Several years ago, when Lomong visited his native village of Kimotong, Eastern Equatoria State, Budi County in South Sudan, he viewed the devastation from the 22-year war in which Darfurians were used by the government against the Southern Sudanese. As a six-year old, Lomong himself was abducted at gunpoint while attending church. Now he wants to rebuild that church with the help of Sudan Sunrise and Darfurians. The Kimotong Reconciliation Church will also serve as a community center to provide clean water and food relief.

In an extraordinary symbol of reconciliation, members of the Darfur Students Association at the University of Juba in the capital of South Sudan, have enthusiastically volunteered to help build the church.
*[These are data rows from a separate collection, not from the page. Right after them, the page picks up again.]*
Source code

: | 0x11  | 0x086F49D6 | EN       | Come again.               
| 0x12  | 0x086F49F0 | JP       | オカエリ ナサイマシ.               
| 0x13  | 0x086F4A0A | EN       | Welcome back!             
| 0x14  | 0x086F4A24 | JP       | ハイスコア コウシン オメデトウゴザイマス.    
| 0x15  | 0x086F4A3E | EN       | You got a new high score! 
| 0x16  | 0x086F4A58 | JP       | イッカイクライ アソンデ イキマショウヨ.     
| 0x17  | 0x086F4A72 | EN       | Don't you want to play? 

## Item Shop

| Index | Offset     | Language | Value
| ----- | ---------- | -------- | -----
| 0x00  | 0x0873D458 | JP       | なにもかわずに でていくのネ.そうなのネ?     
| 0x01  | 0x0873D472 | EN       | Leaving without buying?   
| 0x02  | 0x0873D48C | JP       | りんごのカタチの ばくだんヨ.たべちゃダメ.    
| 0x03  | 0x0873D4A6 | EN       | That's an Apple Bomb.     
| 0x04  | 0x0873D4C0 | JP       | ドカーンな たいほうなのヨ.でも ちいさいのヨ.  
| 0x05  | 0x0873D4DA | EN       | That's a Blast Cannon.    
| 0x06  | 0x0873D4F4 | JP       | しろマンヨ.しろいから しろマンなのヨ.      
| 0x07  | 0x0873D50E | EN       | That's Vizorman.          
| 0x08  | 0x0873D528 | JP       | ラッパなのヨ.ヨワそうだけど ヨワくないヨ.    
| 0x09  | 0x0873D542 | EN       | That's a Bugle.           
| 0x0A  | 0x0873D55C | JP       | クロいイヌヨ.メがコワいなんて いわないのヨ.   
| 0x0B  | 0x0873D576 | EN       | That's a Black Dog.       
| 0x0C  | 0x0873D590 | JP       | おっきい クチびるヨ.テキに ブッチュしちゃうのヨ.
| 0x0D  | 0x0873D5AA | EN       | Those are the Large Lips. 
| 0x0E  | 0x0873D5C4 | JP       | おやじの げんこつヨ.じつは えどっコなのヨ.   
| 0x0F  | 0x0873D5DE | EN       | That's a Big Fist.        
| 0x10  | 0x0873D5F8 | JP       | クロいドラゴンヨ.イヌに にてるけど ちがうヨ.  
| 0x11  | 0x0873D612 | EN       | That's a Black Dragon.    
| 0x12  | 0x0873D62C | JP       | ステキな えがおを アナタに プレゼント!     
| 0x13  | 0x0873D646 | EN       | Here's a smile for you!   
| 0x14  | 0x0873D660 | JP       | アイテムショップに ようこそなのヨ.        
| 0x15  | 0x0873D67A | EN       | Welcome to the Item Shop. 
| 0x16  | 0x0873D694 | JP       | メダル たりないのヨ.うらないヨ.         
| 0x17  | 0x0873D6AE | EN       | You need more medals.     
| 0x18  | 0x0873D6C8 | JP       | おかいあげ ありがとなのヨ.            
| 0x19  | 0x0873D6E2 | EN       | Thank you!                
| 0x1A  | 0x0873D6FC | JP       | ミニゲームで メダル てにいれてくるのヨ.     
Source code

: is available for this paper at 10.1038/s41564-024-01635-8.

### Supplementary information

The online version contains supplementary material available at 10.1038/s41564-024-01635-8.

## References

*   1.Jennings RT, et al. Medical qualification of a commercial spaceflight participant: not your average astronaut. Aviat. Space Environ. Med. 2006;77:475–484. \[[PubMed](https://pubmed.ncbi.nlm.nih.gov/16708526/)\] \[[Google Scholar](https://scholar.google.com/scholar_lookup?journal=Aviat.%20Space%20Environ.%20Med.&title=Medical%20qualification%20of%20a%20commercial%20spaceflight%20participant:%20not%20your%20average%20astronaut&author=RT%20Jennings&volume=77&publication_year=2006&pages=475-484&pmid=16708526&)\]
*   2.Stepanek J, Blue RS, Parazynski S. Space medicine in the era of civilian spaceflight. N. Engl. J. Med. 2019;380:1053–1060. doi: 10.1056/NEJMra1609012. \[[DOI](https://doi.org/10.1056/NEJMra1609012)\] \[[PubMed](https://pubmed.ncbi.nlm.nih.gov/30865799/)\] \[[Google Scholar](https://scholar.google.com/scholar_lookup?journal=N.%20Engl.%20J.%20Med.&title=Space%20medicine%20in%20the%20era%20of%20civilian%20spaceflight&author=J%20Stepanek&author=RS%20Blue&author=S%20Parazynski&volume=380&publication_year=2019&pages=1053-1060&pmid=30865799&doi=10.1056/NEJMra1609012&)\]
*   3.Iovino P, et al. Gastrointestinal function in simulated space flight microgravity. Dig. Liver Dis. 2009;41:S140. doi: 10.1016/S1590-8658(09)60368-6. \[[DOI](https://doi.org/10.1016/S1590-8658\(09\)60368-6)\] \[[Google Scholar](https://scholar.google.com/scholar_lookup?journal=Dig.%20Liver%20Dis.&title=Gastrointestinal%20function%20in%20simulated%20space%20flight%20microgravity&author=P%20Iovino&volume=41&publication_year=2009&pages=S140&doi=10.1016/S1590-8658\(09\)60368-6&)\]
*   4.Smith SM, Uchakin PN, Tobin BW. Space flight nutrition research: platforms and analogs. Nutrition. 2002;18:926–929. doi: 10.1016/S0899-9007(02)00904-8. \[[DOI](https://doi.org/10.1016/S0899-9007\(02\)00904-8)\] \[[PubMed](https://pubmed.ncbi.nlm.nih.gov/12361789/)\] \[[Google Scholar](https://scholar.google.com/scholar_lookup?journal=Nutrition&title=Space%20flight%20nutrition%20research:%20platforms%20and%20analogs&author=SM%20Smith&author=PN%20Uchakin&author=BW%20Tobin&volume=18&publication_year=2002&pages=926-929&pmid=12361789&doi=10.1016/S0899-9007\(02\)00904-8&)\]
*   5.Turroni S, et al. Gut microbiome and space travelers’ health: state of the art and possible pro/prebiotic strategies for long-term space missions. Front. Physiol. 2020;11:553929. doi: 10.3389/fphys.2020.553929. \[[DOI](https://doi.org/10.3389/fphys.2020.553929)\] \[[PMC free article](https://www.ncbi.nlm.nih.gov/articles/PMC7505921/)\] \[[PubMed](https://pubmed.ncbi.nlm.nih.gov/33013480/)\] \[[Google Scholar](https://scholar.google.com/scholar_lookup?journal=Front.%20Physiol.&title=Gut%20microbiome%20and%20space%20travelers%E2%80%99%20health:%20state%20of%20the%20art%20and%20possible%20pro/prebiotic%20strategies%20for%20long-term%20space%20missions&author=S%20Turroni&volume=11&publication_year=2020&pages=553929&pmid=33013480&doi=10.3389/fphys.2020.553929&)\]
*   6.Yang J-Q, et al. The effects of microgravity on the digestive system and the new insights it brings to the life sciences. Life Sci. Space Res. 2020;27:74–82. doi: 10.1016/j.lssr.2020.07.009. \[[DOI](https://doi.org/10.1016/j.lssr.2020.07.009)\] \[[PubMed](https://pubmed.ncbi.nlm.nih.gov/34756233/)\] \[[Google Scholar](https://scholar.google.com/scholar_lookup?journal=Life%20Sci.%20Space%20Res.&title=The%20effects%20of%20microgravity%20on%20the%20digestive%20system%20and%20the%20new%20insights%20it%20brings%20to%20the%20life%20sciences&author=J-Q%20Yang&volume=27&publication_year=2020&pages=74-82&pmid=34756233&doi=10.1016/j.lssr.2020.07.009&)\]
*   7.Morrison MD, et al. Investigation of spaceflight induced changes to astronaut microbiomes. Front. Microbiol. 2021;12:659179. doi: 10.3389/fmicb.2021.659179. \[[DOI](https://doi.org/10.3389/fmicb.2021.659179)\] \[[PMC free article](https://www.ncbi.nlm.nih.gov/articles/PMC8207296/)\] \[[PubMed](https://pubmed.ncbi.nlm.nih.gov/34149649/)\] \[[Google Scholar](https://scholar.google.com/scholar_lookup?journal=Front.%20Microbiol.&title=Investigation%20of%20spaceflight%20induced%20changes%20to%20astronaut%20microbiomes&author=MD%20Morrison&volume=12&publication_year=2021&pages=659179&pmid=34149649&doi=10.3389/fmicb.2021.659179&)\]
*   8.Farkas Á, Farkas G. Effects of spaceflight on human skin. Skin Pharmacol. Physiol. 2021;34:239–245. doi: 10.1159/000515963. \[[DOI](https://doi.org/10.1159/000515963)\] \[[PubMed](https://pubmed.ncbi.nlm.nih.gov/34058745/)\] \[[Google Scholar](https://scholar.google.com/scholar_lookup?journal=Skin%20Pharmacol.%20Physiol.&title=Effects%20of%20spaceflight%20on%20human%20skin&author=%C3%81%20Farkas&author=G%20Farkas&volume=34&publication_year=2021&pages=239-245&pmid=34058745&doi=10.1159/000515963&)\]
“As a Muslim student,” said Rudwan Dawod, the former President of the Darfur Students Association, in a recent YouTube video, “we heard some criticism from some radical people who said, ‘how can Muslim people help Christians to build their church?’ But we are a new generation... we used to fight our brothers in the South but now we want to change that kind of thing and bring reconciliation...”

The Sudan Sunrise movement began in 2004 when Southern Sudanese delivered aid to Darfurian refugees. This aid effort was an extraordinary act of reconciliation, noting that Darfurians had been used by the government of Sudan for decades in a war against Southerners, which left over 2 million dead and at least 4 million displaced.

Sudan Sunrise is a movement of individuals from all religious backgrounds and identities working to facilitate the reconciliation efforts of all Sudanese to ensure lasting peace and the end of oppression in Sudan and South Sudan.

“The Seminary is always interested in seeking to support the ways in which God's grace is found in the most surprising places,” said the Very Rev. Ian S. Markham, dean and president of Virginia Seminary. “Muslims building a church for Christians is one of those places.”

Founded in 1823, Virginia Theological Seminary is the largest of the 11 accredited seminaries of the Episcopal Church. The school prepares men and women, representing more than 40 different dioceses and nine different countries, for service in the Church, both as ordained and lay ministers, and offers a number of professional degree programs and diplomas.